Legacy Network Machine Decommissioning Tool

Client
AT&T Network Capacity Engineers

When
2016

Team
User Experience Designer and Researcher, 2 Data Scientists, and Front-End Engineer

Role
Lead User Experience Designer and Researcher

Just like many other large, established companies, AT&T finds itself in an interesting situation of needing to deal with a world of dramatically increasing scale and complexity. For decades, experienced company veterans have been able to address these challenges manually with the knowledge, skills, and intuition they have built over a career in their roles.

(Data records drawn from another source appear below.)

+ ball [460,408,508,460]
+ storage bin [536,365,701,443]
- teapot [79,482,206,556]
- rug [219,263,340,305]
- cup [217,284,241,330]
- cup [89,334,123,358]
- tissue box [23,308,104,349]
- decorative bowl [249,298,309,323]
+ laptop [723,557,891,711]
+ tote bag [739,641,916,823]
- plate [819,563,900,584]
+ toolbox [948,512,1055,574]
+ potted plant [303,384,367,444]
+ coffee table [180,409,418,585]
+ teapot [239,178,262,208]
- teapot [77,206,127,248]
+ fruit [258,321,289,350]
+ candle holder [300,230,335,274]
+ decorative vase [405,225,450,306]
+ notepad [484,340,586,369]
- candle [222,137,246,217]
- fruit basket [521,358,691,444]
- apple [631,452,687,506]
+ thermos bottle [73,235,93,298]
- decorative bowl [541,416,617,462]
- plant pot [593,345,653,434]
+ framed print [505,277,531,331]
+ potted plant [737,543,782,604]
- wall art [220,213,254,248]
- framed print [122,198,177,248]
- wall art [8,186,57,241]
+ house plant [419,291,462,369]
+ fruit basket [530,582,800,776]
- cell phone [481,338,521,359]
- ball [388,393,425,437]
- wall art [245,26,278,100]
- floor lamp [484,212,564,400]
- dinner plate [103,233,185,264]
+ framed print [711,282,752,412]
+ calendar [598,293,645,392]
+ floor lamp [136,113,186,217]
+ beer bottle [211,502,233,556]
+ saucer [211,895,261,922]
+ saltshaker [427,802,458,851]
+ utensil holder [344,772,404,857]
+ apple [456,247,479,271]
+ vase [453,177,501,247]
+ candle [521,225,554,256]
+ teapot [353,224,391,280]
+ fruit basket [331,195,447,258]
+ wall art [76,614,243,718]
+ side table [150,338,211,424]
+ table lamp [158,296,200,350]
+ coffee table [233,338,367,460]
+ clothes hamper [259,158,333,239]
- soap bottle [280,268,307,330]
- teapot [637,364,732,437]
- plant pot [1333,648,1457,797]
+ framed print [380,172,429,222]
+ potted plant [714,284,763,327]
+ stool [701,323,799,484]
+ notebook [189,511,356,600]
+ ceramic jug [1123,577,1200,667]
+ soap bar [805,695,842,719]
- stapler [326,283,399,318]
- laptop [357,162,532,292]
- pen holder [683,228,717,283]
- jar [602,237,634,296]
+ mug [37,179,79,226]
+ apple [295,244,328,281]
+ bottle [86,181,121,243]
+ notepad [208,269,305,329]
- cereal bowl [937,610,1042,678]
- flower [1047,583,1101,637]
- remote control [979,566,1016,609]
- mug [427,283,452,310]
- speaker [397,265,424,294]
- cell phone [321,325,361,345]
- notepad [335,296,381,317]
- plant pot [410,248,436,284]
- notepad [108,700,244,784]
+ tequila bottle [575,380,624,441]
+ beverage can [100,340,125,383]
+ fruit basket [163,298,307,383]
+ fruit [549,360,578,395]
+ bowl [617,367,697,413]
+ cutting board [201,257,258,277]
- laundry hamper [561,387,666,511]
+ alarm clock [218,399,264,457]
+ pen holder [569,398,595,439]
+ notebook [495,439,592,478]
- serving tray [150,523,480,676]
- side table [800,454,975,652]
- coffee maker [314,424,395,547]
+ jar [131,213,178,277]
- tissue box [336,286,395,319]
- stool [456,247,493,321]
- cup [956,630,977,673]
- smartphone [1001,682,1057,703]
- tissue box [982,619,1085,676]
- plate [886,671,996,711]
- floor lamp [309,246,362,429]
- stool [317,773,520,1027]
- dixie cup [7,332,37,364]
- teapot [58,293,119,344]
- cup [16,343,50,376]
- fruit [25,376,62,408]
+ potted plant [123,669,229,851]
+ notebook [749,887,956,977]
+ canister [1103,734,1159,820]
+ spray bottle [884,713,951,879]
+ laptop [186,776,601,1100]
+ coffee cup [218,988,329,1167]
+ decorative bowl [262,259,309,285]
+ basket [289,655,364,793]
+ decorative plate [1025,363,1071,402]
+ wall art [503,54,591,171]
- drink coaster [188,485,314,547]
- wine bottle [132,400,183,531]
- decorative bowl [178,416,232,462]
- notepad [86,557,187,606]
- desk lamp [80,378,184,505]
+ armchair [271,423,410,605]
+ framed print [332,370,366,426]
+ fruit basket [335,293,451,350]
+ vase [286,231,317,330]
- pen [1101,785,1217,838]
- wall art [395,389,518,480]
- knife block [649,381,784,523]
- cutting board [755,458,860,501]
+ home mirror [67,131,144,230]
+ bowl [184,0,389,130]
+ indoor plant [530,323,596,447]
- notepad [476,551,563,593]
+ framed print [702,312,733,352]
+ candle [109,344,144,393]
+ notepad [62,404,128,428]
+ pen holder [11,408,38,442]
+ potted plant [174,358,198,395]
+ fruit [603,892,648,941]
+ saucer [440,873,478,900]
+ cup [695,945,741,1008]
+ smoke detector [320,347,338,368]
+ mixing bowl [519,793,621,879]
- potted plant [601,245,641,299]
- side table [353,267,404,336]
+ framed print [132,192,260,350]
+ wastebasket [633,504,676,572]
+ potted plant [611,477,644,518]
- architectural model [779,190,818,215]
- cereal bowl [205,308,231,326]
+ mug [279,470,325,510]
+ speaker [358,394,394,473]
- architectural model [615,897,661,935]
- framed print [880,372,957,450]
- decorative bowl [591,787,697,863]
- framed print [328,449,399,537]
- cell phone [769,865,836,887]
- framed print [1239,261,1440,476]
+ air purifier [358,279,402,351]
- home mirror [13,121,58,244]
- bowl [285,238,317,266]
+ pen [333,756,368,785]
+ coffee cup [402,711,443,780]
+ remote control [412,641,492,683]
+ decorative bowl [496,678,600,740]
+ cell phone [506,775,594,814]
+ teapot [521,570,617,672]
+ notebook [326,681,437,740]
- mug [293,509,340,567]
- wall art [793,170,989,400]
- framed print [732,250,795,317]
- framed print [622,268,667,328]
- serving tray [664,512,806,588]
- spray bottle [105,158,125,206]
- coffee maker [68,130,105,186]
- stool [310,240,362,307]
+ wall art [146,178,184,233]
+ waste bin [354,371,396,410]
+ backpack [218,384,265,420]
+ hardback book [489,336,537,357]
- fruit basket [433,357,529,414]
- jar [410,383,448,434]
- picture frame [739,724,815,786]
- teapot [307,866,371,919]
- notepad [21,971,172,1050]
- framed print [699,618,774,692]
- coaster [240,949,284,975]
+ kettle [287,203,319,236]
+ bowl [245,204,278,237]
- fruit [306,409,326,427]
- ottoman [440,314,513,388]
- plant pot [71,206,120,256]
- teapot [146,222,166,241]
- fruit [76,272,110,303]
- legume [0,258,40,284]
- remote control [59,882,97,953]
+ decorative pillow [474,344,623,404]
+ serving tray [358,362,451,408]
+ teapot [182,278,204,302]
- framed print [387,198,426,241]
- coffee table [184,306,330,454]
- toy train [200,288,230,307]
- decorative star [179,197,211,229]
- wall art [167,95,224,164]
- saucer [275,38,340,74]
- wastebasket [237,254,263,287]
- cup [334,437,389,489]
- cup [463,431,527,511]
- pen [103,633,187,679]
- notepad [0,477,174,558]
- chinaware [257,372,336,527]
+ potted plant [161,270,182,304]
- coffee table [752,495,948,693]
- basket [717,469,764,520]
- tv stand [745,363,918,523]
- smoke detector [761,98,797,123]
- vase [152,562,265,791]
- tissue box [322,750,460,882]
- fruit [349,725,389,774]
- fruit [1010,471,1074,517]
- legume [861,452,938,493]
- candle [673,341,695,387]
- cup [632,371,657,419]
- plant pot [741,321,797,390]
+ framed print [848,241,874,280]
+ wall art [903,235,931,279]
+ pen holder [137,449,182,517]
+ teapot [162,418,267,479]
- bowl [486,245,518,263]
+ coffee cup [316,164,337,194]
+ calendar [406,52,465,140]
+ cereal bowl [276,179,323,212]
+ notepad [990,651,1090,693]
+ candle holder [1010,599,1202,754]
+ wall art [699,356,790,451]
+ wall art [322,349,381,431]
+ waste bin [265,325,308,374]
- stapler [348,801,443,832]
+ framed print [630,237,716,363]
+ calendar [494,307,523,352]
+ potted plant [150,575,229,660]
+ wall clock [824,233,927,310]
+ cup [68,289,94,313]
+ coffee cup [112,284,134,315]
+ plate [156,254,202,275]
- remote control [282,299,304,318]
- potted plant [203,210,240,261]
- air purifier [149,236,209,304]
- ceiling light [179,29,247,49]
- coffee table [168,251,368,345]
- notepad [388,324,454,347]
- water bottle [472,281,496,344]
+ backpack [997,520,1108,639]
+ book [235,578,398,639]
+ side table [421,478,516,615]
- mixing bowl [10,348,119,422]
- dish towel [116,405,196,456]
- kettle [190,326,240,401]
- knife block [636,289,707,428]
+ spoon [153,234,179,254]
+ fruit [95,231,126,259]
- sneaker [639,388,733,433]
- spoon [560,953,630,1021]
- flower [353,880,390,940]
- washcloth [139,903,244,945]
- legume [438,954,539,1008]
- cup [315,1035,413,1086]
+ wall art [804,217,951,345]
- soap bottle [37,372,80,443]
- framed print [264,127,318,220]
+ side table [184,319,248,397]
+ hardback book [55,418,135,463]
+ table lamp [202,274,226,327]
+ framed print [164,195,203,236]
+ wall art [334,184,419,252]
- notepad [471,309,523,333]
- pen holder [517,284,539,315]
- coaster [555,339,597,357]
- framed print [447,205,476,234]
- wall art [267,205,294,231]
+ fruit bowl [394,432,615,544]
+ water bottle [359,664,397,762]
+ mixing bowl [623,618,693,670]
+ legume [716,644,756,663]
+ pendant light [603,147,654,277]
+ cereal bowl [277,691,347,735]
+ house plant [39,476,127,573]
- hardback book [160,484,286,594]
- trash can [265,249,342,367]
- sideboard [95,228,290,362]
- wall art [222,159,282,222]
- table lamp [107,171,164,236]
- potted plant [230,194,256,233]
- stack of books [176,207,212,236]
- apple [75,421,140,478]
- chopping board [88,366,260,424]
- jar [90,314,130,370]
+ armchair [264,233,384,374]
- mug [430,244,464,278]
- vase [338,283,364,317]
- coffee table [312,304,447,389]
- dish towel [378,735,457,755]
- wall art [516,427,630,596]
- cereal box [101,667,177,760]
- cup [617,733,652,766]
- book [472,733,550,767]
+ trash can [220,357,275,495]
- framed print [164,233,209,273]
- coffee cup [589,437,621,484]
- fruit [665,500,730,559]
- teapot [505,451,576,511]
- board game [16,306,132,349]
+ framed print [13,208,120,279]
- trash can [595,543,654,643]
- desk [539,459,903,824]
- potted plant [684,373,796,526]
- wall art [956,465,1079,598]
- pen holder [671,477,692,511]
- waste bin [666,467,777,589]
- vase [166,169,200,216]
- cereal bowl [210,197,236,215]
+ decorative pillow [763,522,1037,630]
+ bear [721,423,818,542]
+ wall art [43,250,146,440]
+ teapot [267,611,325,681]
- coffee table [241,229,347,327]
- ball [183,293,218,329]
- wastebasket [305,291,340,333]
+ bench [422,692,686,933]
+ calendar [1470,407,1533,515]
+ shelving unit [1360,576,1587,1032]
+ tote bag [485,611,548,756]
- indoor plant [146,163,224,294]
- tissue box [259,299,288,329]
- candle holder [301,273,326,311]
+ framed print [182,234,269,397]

However, we are now reaching a scale where this is no longer feasible, and we are facing a host of problems that cannot be manually addressed. By building intelligent systems, we bring radical efficiency changes to how AT&T operates. These are orders of magnitude improvements, where something that may have taken months manually, may now take only an hour.

Along with my user experience research and design skills, my team built one such intelligent system to manage this complexity for network capacity engineers as they decommission legacy machines on the network. Our tool was extremely well received by our colleagues in the field and is currently being used in decommissioning to save unnecessary hours of labor and costs.

The Opportunity

AT&T’s legacy telephone wire system is made of automated, interconnected switches on a nationwide scale and has been around for decades. Maintaining this vast network requires a significant amount of money spent towards power. Naturally, AT&T is interested in finding equipment that can be decommissioned or replaced with newer, more efficient equipment in an effort to reduce this large footprint, all with an active, live network that must remain fully reliable through this process.

Currently, decommissioning a machine requires weeks or months of tedious, manual planning by highly experienced and trained engineers, each with their own personalized workflow.

Legacy Network Machine Decommissioning Tool UX Mockup on three screens

The Solution

We created an assistive tool for network capacity engineers to reduce this time to hours by recommending better alternatives to free them for their other responsibilities. Our tool helps discover and recommend plans for removing equipment from the network.

Our project focused on two primary objectives:

1. Evaluating network equipment to establish a priority order for decommissioning.
2. Creating and recommending a valid circuit reassignment plan for operators to take into consideration.

Design Process

While my colleagues were developing the machine learning aspects to this project, I conducted user interviews to better understand the needs of a network capacity engineer to inform our product decisions.

As themes in their workflows arose, I developed quick mockups to encapsulate the needs I was hearing.

AT&T Legacy Network Machine Decommissioning Tool wireframe flow mockups in Sketch

I continued to iterate on them as our understanding of the user needs evolved.

As we were on a short timeline, my colleague quickly began implementing a working web-interface prototype as per my designs to connect the command line into a more user-friendly experience. Within a few days, we had a fully functioning version of the tool that we could share with our users.

Through usability testing with network capacity engineers, we identified tens of changes to our working prototype and continued to iterate.

Impact

Today, this internal tool is used by network capacity engineers across the company and is radically changing the way AT&T works. This product was so successful in creating an efficiency disruption within the company that more work of this nature is being requested by internal teams. I found this highly impactful project extremely gratifying. With just a few months of applied work, we were able to disrupt an internal process to save costs and significantly change how the company and employees operate day to day.